■ **INSTRUCTION**: Can you give the lines of all the records below again with every "phylum" renamed to "division", changing nothing else and leaving the pictures out?

================================

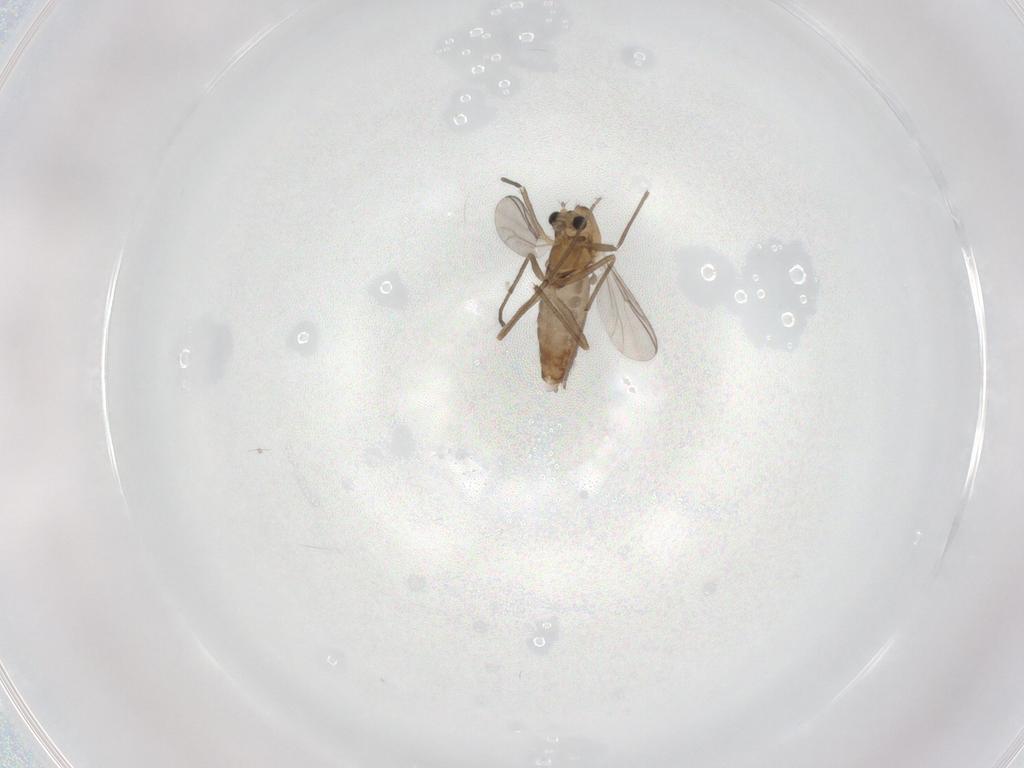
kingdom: Animalia
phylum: Arthropoda
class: Insecta
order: Diptera
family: Chironomidae
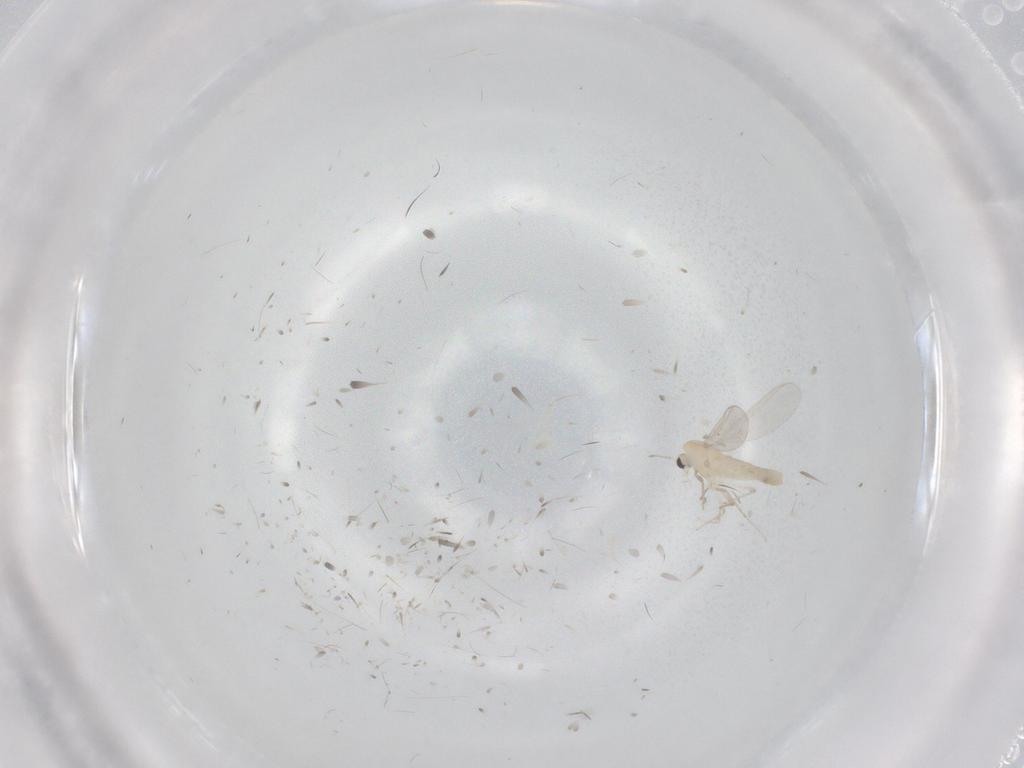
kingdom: Animalia
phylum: Arthropoda
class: Insecta
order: Diptera
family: Chironomidae
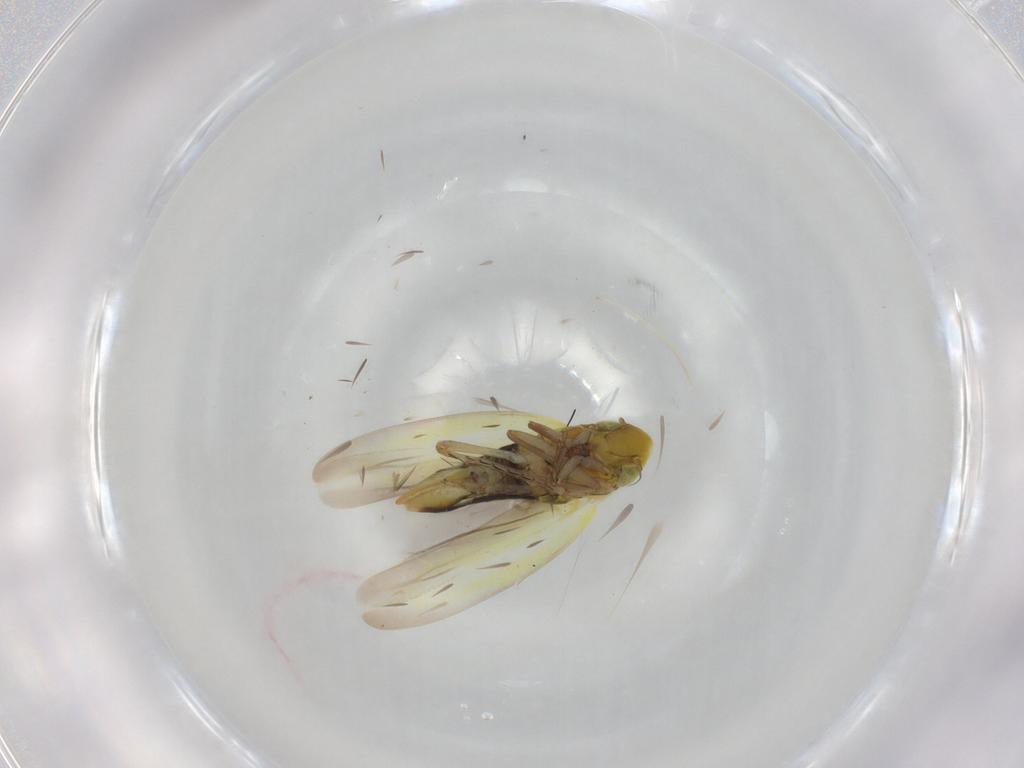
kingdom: Animalia
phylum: Arthropoda
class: Insecta
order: Hemiptera
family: Cicadellidae
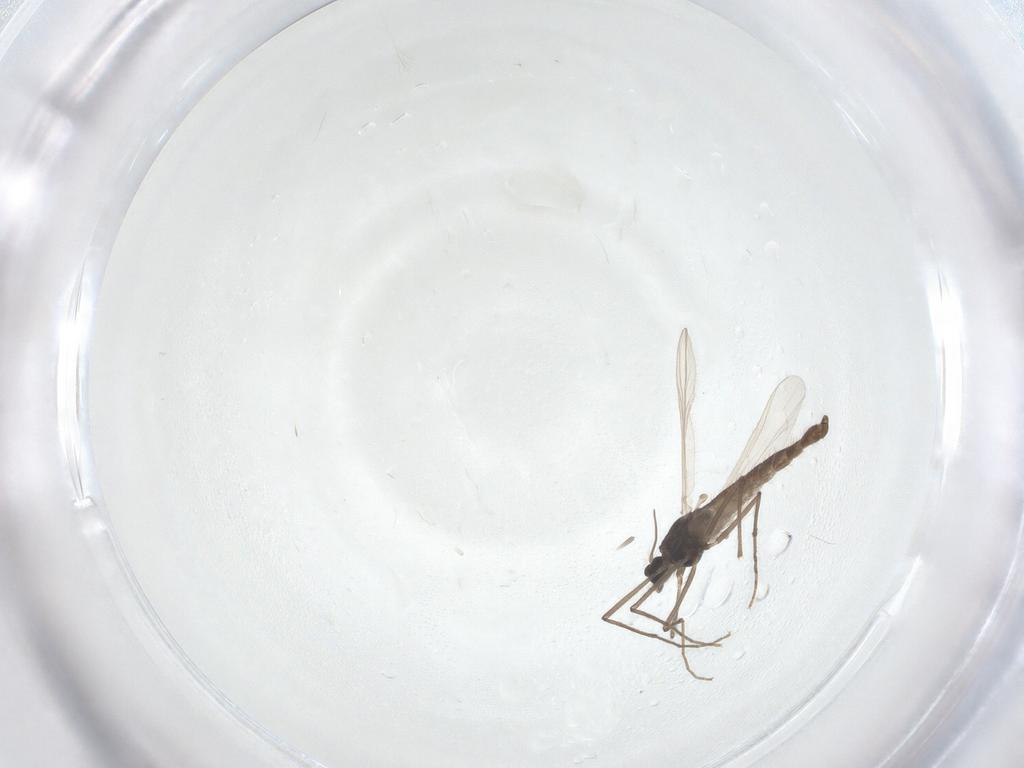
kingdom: Animalia
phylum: Arthropoda
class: Insecta
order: Diptera
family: Chironomidae
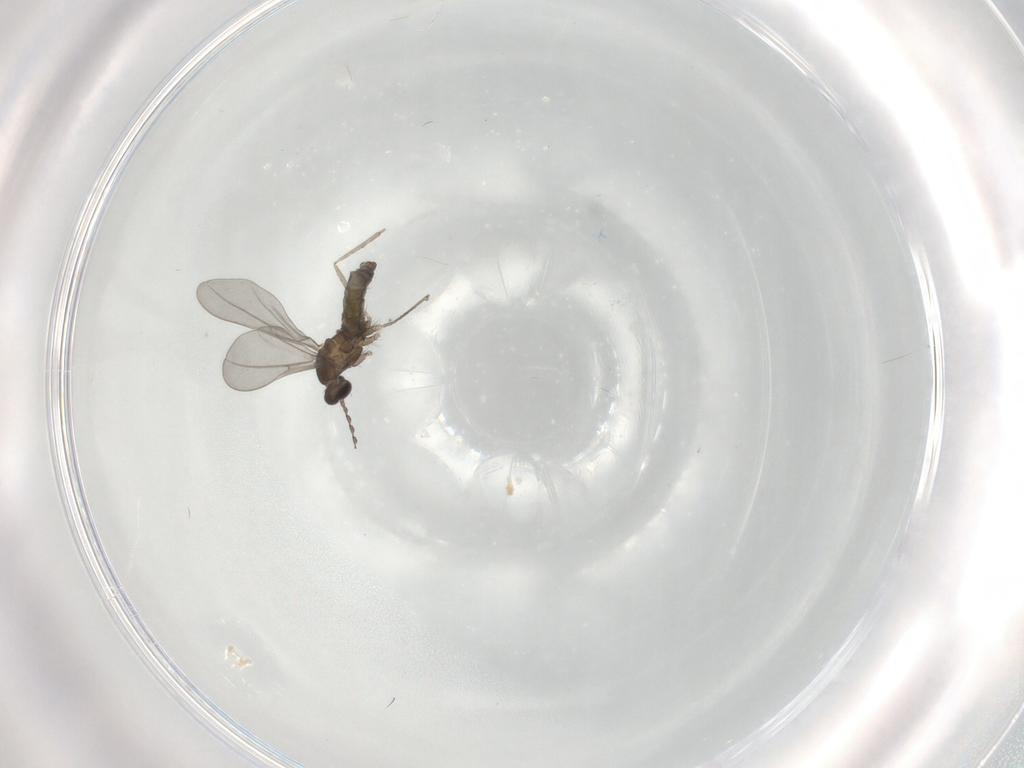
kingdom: Animalia
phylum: Arthropoda
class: Insecta
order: Diptera
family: Cecidomyiidae
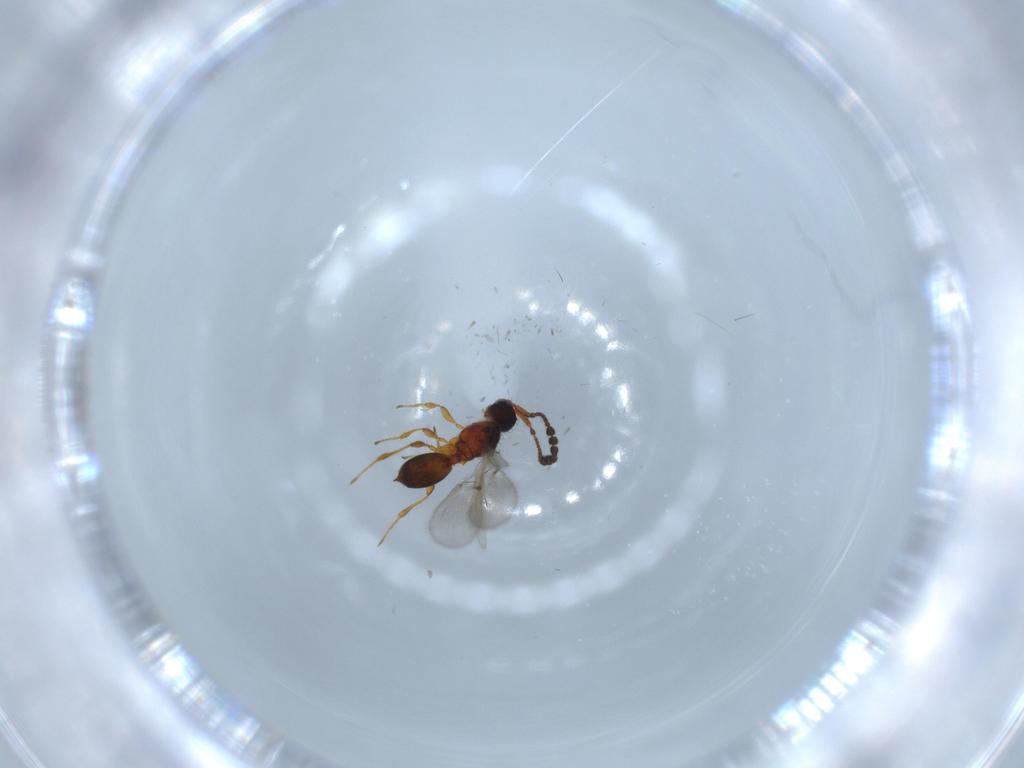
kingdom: Animalia
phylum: Arthropoda
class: Insecta
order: Hymenoptera
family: Diapriidae
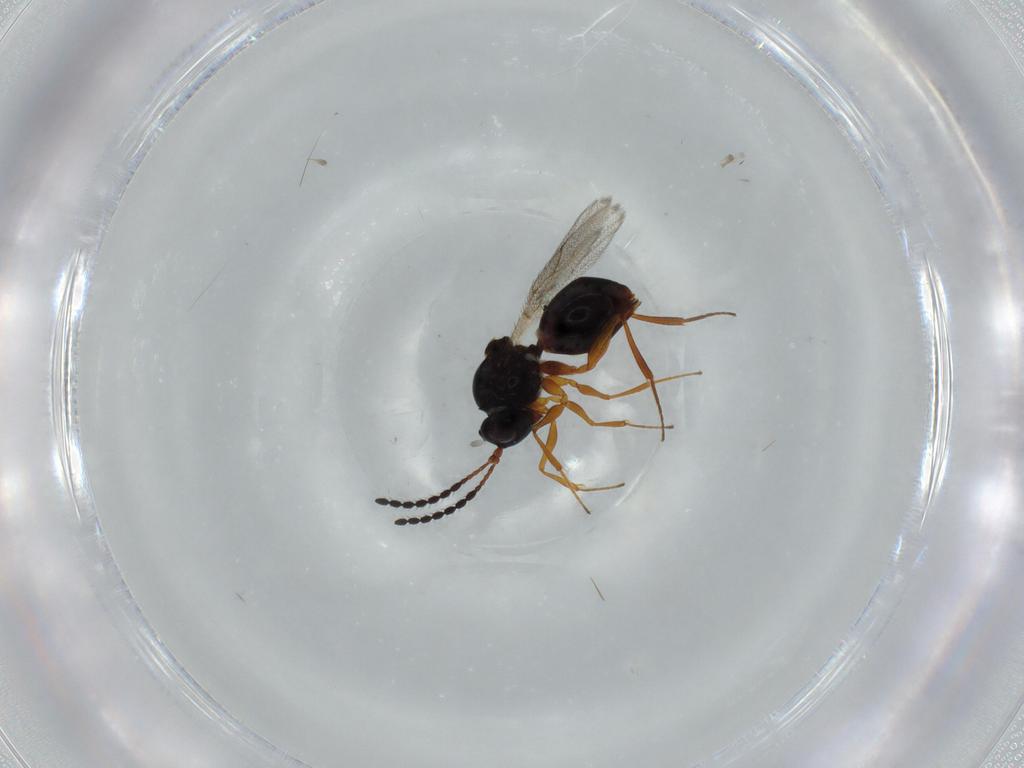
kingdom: Animalia
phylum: Arthropoda
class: Insecta
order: Hymenoptera
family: Figitidae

================================

■ **ANSWER TO THIS EXERCISE**:
kingdom: Animalia
division: Arthropoda
class: Insecta
order: Diptera
family: Chironomidae
kingdom: Animalia
division: Arthropoda
class: Insecta
order: Diptera
family: Chironomidae
kingdom: Animalia
division: Arthropoda
class: Insecta
order: Hemiptera
family: Cicadellidae
kingdom: Animalia
division: Arthropoda
class: Insecta
order: Diptera
family: Chironomidae
kingdom: Animalia
division: Arthropoda
class: Insecta
order: Diptera
family: Cecidomyiidae
kingdom: Animalia
division: Arthropoda
class: Insecta
order: Hymenoptera
family: Diapriidae
kingdom: Animalia
division: Arthropoda
class: Insecta
order: Hymenoptera
family: Figitidae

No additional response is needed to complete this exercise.